Çünkü söz konusu olan Ahmet Türk, Türkiye'nin en derin ve kırılgan meselesi Kürt sorunuyla yakından ilgili bir isim. Bu sorun üzerinde siyaset yapmak hiç de kolay değildi.
Yıllar yılı adı bile yoktu Türkiye Kürtlerinin. 1978'de dönemin Bayındırlık Bakanı Şerafettin Elçi ilk kez siyaset sahnesinde "Ben Kürdüm" dediğinde neredeyse linç edilecekti. Bu ülkenin Kürtleri çok acı çekti. İşkenceleri, faili meçhul cinayetleri, köy boşaltmaları bir yana bırakın, ana dilini bile kullanamadı, halen de kullanmıyor.

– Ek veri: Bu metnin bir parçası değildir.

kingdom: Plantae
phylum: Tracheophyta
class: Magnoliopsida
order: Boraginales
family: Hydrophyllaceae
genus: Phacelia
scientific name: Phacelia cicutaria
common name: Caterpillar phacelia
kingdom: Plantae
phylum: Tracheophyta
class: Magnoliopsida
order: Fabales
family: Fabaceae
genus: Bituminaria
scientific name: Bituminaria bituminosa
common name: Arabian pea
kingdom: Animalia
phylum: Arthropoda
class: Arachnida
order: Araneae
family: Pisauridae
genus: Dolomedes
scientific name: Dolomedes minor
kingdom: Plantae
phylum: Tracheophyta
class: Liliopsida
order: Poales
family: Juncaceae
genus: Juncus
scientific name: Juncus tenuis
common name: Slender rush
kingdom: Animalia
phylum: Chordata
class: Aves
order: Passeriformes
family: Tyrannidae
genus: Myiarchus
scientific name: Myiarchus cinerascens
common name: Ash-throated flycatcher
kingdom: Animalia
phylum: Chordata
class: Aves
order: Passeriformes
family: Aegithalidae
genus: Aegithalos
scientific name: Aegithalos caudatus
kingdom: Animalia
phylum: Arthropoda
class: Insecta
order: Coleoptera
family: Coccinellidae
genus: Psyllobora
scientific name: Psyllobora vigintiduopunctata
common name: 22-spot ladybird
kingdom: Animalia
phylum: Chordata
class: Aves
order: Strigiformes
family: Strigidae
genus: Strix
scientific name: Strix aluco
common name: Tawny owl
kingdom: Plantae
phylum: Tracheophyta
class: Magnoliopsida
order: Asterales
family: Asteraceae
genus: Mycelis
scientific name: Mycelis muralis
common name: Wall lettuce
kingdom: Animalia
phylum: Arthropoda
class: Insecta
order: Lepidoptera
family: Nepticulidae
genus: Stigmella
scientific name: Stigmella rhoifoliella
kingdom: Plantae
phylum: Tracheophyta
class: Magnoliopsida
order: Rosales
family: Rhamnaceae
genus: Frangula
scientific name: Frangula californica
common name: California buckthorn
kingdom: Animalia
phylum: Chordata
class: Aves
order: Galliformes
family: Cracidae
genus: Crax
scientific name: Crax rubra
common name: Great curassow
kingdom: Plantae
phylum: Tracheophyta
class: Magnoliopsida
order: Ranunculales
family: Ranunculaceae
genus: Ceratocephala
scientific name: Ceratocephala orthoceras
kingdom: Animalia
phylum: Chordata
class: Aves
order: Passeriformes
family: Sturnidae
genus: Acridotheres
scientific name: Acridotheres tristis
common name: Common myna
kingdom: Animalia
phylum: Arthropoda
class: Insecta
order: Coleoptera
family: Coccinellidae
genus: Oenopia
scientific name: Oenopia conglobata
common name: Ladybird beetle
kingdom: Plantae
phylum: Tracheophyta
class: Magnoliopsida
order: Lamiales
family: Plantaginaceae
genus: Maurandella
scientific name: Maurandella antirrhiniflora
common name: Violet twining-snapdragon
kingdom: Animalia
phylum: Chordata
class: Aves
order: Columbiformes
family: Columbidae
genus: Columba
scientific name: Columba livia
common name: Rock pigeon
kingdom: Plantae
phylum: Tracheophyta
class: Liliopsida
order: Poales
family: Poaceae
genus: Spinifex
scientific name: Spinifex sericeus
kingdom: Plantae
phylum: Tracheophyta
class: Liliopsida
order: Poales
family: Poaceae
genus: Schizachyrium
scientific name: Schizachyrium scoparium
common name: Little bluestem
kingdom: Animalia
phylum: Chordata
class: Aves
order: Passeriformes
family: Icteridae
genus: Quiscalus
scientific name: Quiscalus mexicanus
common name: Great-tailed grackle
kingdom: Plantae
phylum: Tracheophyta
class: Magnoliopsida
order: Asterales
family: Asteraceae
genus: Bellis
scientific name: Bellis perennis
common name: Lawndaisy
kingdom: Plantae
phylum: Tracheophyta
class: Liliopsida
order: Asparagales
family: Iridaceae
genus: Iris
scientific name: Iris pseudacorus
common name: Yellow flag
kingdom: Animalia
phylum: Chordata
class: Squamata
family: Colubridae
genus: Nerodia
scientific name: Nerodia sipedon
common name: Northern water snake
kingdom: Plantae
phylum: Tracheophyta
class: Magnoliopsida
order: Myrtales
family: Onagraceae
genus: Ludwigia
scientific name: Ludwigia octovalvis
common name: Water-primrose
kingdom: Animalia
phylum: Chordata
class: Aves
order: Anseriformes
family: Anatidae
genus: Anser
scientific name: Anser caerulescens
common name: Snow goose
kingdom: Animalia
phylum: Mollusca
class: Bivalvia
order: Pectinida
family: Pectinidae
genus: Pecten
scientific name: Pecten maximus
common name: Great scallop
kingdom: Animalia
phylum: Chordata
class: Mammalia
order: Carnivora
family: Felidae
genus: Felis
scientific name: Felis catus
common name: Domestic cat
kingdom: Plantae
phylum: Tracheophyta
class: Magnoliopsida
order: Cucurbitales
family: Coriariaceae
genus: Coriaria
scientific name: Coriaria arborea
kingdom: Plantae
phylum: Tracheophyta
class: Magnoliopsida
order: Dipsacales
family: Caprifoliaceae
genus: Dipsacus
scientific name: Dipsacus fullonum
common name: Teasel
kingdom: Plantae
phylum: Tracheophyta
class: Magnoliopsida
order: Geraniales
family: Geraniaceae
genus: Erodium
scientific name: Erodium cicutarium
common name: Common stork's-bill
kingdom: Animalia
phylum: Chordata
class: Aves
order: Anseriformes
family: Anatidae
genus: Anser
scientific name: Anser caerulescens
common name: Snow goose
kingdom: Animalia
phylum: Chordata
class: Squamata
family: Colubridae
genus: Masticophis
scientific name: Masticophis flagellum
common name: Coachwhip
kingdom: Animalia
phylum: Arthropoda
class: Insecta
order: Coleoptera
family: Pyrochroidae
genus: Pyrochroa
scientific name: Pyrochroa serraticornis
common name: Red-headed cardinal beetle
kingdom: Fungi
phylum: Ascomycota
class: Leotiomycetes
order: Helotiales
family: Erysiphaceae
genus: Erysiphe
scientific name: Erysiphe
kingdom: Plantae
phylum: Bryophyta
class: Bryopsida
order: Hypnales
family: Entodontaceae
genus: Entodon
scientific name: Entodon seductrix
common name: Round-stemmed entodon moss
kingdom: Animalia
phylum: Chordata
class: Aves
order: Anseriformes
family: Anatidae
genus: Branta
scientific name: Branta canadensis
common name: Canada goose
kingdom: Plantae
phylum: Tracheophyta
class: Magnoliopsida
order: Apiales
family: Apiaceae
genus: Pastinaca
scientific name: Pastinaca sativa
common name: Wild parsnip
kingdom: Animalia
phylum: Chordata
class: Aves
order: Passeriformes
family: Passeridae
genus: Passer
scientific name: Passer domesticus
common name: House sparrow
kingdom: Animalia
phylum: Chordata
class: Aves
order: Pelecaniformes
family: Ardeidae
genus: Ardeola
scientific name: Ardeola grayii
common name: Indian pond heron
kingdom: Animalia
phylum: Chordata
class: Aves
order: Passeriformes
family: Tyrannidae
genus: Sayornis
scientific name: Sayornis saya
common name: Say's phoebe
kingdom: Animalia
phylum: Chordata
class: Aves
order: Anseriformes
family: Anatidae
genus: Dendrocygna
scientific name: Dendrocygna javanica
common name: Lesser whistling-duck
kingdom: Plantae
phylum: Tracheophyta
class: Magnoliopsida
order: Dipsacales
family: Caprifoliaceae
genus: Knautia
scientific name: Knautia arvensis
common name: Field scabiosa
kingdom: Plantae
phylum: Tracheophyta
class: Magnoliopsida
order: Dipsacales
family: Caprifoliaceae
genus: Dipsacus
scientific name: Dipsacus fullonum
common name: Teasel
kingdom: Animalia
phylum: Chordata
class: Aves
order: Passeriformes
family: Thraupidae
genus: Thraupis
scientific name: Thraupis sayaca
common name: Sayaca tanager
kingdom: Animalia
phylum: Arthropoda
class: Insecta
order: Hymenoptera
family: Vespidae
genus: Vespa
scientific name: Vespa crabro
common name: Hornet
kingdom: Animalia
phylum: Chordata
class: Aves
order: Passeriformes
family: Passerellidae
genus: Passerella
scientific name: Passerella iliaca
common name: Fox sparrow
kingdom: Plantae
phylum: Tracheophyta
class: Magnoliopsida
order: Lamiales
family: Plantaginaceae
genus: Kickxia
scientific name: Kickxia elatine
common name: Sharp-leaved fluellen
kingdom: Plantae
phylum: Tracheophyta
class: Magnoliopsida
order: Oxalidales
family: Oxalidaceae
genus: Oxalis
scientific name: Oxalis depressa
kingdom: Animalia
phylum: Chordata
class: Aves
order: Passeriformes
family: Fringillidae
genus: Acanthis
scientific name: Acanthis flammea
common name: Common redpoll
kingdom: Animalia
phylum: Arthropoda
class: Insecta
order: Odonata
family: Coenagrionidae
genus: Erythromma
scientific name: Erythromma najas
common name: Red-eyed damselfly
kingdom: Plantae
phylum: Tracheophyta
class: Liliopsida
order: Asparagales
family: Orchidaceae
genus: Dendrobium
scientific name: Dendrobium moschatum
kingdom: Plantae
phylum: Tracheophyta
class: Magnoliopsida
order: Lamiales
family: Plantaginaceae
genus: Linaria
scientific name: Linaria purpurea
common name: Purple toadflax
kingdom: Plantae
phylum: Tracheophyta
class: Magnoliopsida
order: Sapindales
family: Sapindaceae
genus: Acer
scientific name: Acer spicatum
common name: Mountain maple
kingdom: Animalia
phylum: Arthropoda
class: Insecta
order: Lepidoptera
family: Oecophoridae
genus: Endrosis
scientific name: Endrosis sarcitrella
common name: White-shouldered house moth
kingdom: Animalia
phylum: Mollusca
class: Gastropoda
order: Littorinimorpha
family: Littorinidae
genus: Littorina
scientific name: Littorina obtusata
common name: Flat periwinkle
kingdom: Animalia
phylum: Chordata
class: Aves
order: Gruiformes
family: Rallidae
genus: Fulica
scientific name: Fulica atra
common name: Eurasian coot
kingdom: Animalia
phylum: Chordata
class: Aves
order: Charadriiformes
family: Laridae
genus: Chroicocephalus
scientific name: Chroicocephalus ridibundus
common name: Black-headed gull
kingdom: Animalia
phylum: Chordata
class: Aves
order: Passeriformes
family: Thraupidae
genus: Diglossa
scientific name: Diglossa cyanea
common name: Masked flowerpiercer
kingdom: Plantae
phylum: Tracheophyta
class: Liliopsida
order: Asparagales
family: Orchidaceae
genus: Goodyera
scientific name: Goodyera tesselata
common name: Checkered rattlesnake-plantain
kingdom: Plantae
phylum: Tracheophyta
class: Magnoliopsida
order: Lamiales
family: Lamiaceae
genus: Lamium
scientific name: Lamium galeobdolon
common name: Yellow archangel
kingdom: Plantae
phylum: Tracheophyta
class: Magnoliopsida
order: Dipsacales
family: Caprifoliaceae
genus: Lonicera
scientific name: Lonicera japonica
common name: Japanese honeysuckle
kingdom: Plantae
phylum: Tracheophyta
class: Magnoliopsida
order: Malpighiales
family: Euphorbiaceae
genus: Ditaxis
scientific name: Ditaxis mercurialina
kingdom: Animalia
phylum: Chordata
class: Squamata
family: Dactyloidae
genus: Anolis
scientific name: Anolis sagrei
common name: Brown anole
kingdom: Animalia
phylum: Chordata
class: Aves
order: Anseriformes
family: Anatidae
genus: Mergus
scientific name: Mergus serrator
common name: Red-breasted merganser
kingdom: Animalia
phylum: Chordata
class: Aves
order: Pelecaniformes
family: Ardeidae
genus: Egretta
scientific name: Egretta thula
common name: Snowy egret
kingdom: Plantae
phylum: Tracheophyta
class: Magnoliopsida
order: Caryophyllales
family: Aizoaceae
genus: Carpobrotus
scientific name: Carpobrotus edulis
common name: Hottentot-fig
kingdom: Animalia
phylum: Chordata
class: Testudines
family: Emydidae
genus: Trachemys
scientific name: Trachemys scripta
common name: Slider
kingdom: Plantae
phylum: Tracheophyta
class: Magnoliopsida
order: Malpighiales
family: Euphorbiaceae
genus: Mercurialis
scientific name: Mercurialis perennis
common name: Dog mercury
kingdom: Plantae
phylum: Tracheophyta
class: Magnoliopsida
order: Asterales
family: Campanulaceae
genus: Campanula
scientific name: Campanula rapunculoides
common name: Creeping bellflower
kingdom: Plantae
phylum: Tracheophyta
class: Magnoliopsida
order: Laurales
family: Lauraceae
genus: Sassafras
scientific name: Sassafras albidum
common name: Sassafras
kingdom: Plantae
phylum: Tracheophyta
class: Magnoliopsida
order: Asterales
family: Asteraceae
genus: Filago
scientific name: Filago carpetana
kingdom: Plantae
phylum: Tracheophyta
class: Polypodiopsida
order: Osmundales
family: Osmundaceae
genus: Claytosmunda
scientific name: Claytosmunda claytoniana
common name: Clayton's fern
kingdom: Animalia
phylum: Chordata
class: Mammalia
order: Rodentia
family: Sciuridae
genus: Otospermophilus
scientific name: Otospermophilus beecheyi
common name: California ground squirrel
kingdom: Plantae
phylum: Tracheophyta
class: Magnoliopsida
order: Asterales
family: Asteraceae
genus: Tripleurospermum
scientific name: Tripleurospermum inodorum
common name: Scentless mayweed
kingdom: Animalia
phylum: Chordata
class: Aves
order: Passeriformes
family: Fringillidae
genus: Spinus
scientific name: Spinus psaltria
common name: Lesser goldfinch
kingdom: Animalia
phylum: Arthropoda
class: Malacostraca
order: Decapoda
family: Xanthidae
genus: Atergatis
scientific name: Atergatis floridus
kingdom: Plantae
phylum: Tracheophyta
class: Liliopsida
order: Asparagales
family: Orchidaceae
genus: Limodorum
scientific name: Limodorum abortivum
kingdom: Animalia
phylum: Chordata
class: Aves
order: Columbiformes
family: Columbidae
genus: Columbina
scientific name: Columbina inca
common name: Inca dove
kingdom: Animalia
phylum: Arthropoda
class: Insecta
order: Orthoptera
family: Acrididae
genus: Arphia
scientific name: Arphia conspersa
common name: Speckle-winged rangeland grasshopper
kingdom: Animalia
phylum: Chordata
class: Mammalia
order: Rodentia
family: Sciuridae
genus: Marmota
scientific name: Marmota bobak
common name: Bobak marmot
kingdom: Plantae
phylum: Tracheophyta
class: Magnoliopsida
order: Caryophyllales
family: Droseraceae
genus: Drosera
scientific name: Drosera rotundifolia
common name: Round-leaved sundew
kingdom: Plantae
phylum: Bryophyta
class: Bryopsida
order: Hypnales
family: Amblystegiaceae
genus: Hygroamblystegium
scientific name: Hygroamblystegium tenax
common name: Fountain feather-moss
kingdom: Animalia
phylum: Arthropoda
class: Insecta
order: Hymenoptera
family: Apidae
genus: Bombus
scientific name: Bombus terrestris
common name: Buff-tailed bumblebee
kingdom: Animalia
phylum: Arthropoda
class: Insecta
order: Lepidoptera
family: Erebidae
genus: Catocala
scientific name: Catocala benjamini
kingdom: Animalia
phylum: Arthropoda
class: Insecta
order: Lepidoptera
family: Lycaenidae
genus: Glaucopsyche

Son yıllarda yaratılan siyasi iklimle Türkiye toplumu kendi içinde "ötekileştirilenlerle" yüzleşiyor. Yeni yeni ortak bir siyaset dili bulmayı çalışıyor. Ahmet Türk, bu ortak siyaset dilini yakalamaya çalışan siyasetçilerin başında geliyor. Ona atılan yumruk aslında bu ülkenin barış ve kardeşliğine atılmış sayılır. Türk bu halkın mütevazı bir siyasi aktörü olarak hep barıştan yana oldu. Bazen gücü yetmedi, bazen önünü kestiler, bazen içeri attılar ama hiç susmadı. Hep barış istedi.
Bu nedenle Türküyle, Kürdüyle, Çerkeziyle, Lazıyla son saldırıda insanlar Türk'e sahip çıktı. Tıpkı Hrant Dink gibi.
O da toplumun bu sahiplenmesine aynı içtenlikle etkileyici bir cevap verdi. Şimdi bir onun söylediklerine, bir de medyanın zehir saçan diline bakın.
Türk tedavi olduğu hastaneden çıkarken şöyle diyordu:
"Sadece Kürt halkı bu davranışı mahkûm etmedi. Büyük bir sevinçle söylemek istiyorum. Türkiye halkı, Türk halkı da bu eylemi hem yüreğinde hem beyninde mahkûm etmiştir. Zonguldak'tan Trabzon'a kadar birçok insan, aile beni aramış ve geçmiş olsun dileklerini dile getirmiştir."
Köşelerinde inanılmaz kıyaslamalar yapan medyanın ırkçıları, Türk'ün şu satırlarını, kendi yazılarıyla bir kıyaslasalar belki biraz olsun utanırlar...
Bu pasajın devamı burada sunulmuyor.